=== Problem details ===
Every line below from the one with "[64,150,100,161] Well i -> [56,117,60,126] I" through the one with "(21, 45) none -> [57,51,104,65] Project" is to be repeated exactly, with no picture among them.

=== Stored data ===
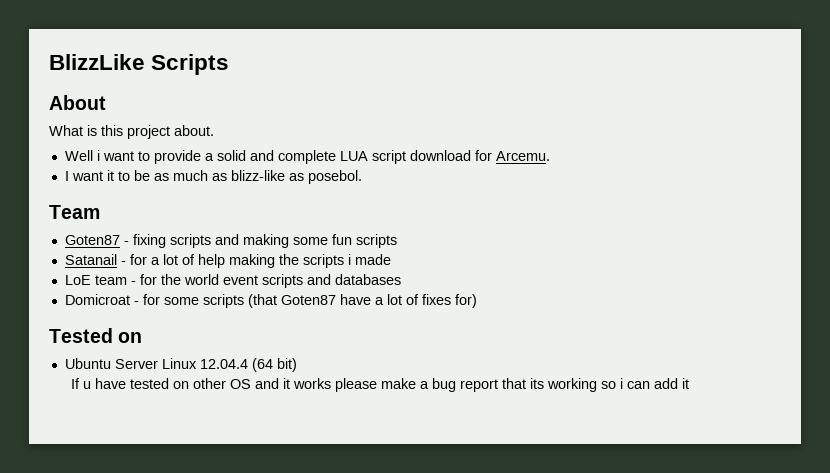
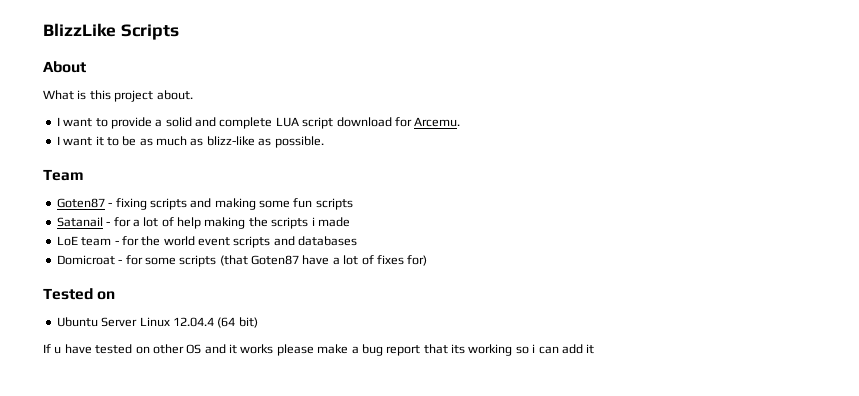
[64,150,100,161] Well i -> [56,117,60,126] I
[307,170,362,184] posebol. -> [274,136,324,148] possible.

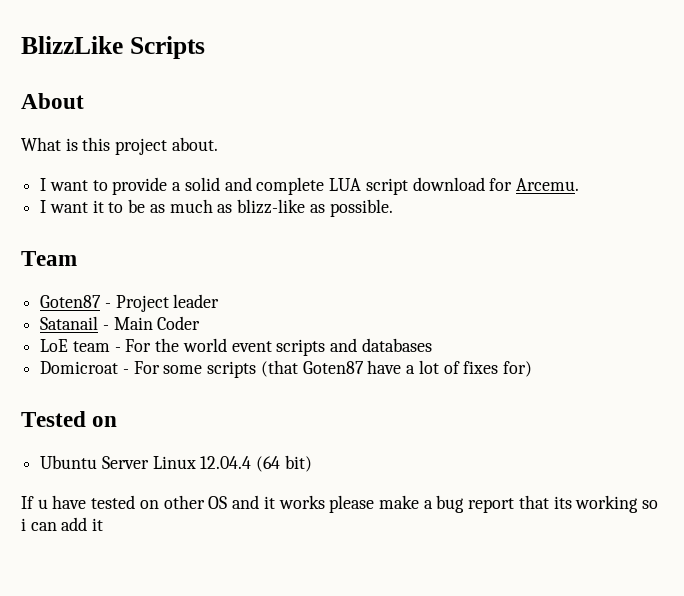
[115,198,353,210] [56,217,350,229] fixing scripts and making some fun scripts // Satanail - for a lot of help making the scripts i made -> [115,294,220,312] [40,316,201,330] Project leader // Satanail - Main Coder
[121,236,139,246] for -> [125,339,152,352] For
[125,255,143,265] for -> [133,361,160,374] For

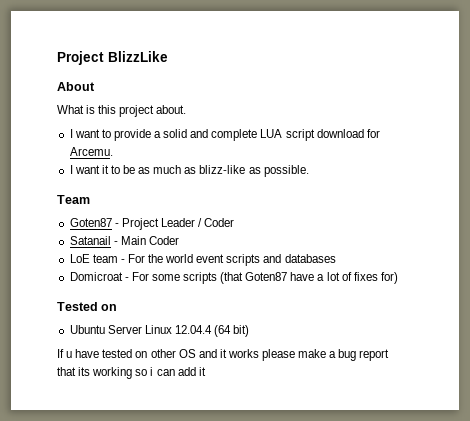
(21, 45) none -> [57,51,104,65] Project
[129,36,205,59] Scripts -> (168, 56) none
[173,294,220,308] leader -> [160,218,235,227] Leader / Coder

...

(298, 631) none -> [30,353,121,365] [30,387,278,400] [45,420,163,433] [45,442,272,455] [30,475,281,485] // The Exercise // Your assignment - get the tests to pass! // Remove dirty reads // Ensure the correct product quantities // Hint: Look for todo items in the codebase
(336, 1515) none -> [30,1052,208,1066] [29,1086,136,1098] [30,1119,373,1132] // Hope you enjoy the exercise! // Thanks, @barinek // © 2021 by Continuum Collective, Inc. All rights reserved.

=== Answer section ===
[64,150,100,161] Well i -> [56,117,60,126] I
[307,170,362,184] posebol. -> [274,136,324,148] possible.

[115,198,353,210] [56,217,350,229] fixing scripts and making some fun scripts // Satanail - for a lot of help making the scripts i made -> [115,294,220,312] [40,316,201,330] Project leader // Satanail - Main Coder
[121,236,139,246] for -> [125,339,152,352] For
[125,255,143,265] for -> [133,361,160,374] For

(21, 45) none -> [57,51,104,65] Project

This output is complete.